Sunrise plays to a large audience in Varanasi.
On an evening boat-trip we watched people - so many people - bathing, pouring, even play-fighting in the Ganges, and when the sun departed we launched small candles on beds of paper and orange flowers, before watching the evening puja ceremony performed by the brahmins (the priest caste) on the main ghat. From the river these strange white figures could be seen, making waving motions with incense and pots of fire, in a sequence and ceremony totally opaque, and from our huddle with other boats any sense of spiritual meaning congealed largely from the combination of music and light on water.
So much smoke and mirrors?
But another evening we saw the same ritual on the ghat itself, wedged between Indians and camera-happy tourists. The white figures became solemn-faced boy-men with the otherworldly expressions of stained-glass windows, dressed in elaborate costumes of gold shirts with white sashes and trimmed wrappings beneath, who performed their gestures in front of small gold tables laden with mysterious objects. The waving remained as opaque as before, though this time we could see their faces as they spun to face the different corners of the crowd, see the petals fall after they'd flung flowers into the air, observe that the pots of fire were intricate affairs where the flame appeared as the target or produce of a graven serpent's head. Spectacle still, just more visible. Then we reached the point where our boat had turned around the previous evening and cut our observation short. After more arm-waving and flourishing and dramatically picturesque kneeling, foreheads to the floor, the brahmins picked up small conches from the gold tables, cupped them to their mouths, and blew. The line of young brahmins stood, aligned, all blowing at the same time. And in that, in that strange trumpet-like regal call, something changed - I felt something, in a second imagined how long they'd been doing it, however many hundreds, even thousands of years here, at Varanasi.
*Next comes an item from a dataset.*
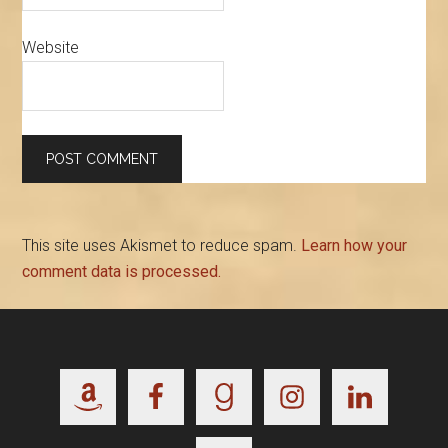
Website
This site uses Akismet to reduce spam.
Learn how your
comment data is processed.
Footer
On another wander along the ghats I saw a Westerner ahead of us coming the other way, dressed in a beautiful salwar kameez. I realised that we were approaching the lesser burning ghat, the quieter and less tout-infested of the city's cremation ghats. There are no ominous towers there - nothing but the steps down to the water and the piles of wood and their supervisors. I considered whether it would be inappropriate to ask where she had got the salwar kameez from but didn't see any bodies, so I intercepted her. She seemed a little flustered andblurted "Goa" before walking rapidly away. I saw that Rich had drawn on and was waiting for me, looking uncomfortable. Then I spotted the slack foot poking out of the further fire. I walked on and did not stare, but I did look - and I saw the corpses's head: hairless, eyes closed, teeth shining through the blackened skin of the right cheek. It looked like a model from a documentary about Egyptian mummies - unreal, too strange to be frightening. Afterwards I writhed a little - surely only I could do something as ridiculous as ask someone about frivolities like clothing whilst standing next to a dead body! On reflection that discomfort is a Western, European import. Above that same body sat a group of old men on the steps above, chatting, clearly not feeling anything amiss.
Ye kya hay?! What IS that?? In Varanasi - or Benares, as it's known locally - you will ask that a hundred times a day, whether at another's sunset or at people neck-deep in water that might kill them, or at old men who have decided to search for their gods on the streets... and especially of the spirituality that survives it all. What the hell, you might say. Ye kya HAY?